Dans une déclaration vidéo diffusée mardi, Benjamin Netanyahou a souligné que l’objectif principal restait la libération de tous les otages détenus par le Hamas. Il a ajouté que les forces israéliennes conserveraient une présence significative dans la majeure partie de la bande de Gaza, même si un accord de paix était conclu. The Times of Israel a rapporté ces propos.
« Nous sauverons tous les otages en toute sécurité et resterons dans la majeure partie du district de Gaza », a affirmé le Premier ministre, selon les informations relayées par le média.
Netanyahou a également mis en avant la pression internationale croissante sur le Hamas, notamment de la part du monde arabe et islamique. Il a affirmé qu’Israël était prêt à accepter les conditions qu’il avait négociées avec l’ancien président américain Donald Trump, à condition que les troupes israéliennes restent déployées à Gaza pendant la libération des otages.
Cependant, ces déclarations ont suscité des interrogations quant à leur conformité avec les détails de l’initiative de paix de Trump, tels que publiés par la Maison Blanche. Selon cette initiative, le retrait des troupes israéliennes de Gaza était prévu, avec leur remplacement par une Force internationale de stabilisation (FIS) composée de soldats américains, arabes et d’autres partenaires internationaux.
Le Premier ministre Netanyahou a également été direct sur la question de l’établissement d’un État palestinien. Interrogé à ce sujet, il a répondu sans équivoque : « Jamais. Il n’y a rien de tel dans l’accord. » Il a ajouté : « Une chose est claire : nous nous opposerons fermement à l’établissement d’un État palestinien. » Il a rappelé que Donald Trump avait lui-même souligné qu’un tel État constituerait « une énorme récompense pour le terrorisme ».
The Times of Israel a souligné que ces remarques semblent contredire certains aspects de l’initiative de paix de Trump, qui prévoyait, après une réorganisation de Gaza et des réformes du gouvernement palestinien, la possibilité d’une autodétermination et de la création d’un État palestinien. L’interprétation de ce point précis est sujette à débat. Le New York Times a estimé que les déclarations de Netanyahou étaient une tentative de manipulation, soulignant que les États-Unis restent opposés à la création d’un État palestinien.
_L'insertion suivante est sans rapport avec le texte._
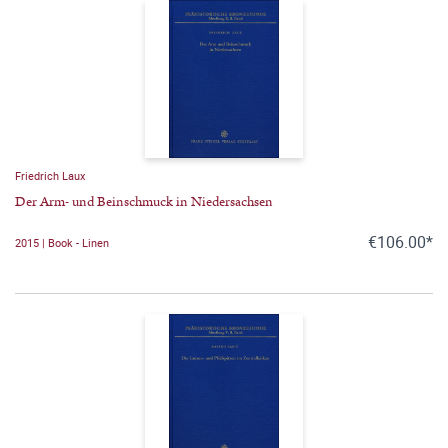
Friedrich Laux
Der Arm- und Beinschmuck in Niedersachsen
€106.00*
2015 | Book - Linen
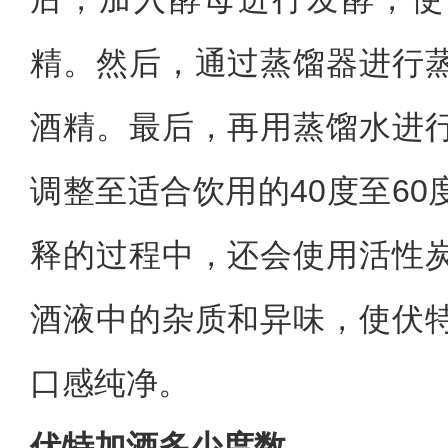
精。然后，通过蒸馏器进行
酒精。最后，再用蒸馏水进
调整至适合饮用的40度至6
释的过程中，还会使用活性
酒液中的杂质和异味，使伏
口感纯净。
伏特加酒多少度数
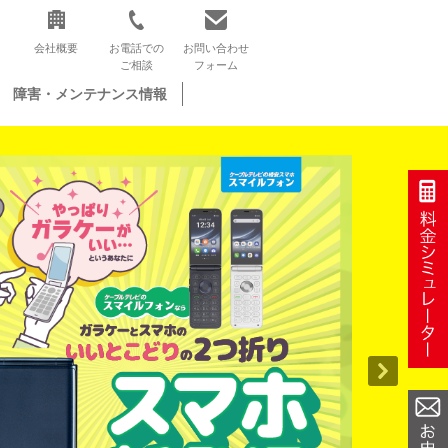
会社概要
お電話での
お問い合わせ
ご相談
フォーム
障害・メンテナンス情報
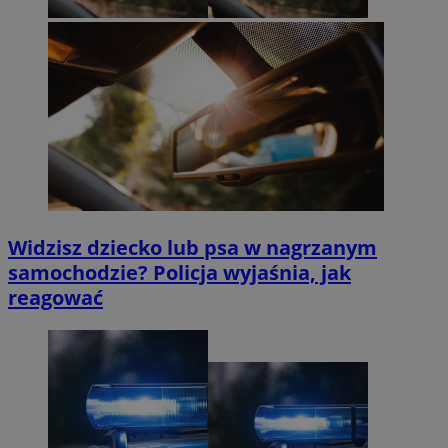
Widzisz dziecko lub psa w nagrzanym
samochodzie? Policja wyjaśnia, jak
reagować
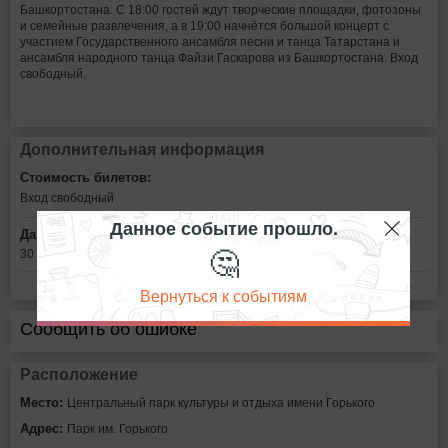
Башкортостана. С 18:00 гостей ждут творческие площадки, фотозоны
и семейные развлечения, а в 19:00 начнётся большой концерт с
участием Государственного ансамбля песни и танца Татарстана и
ансамбля народного танца Файзи Гаскарова из Башкортостана. Вход
свободный.
Дополнительная информация
Стоимость билетов:
Вход свободный
Данное событие прошло.
Дата:
🤔
30 июня в 18:00
Вернуться к событиям
Сообщить об ошибке
Расположение
Место:
Центральный парк культуры и отдыха имени Горького
Адрес:
Парк им. Горького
Dans un communiqué, le Premier ministre Netanyahou a salué les 20 articles de l’accord proposé par Donald Trump, le qualifiant de « visite historique » qui avait permis d’isoler le Hamas. Cependant, le ministre israélien des Finances, Betzalel Smotrich, a critiqué l’initiative, la qualifiant de « fiasco diplomatique complet » et d’« acte d’ignorance de toutes les leçons du 7 octobre ». Il a exprimé son inquiétude quant à la pérennité de cet accord, prédisant que « nos enfants devront à nouveau se battre ».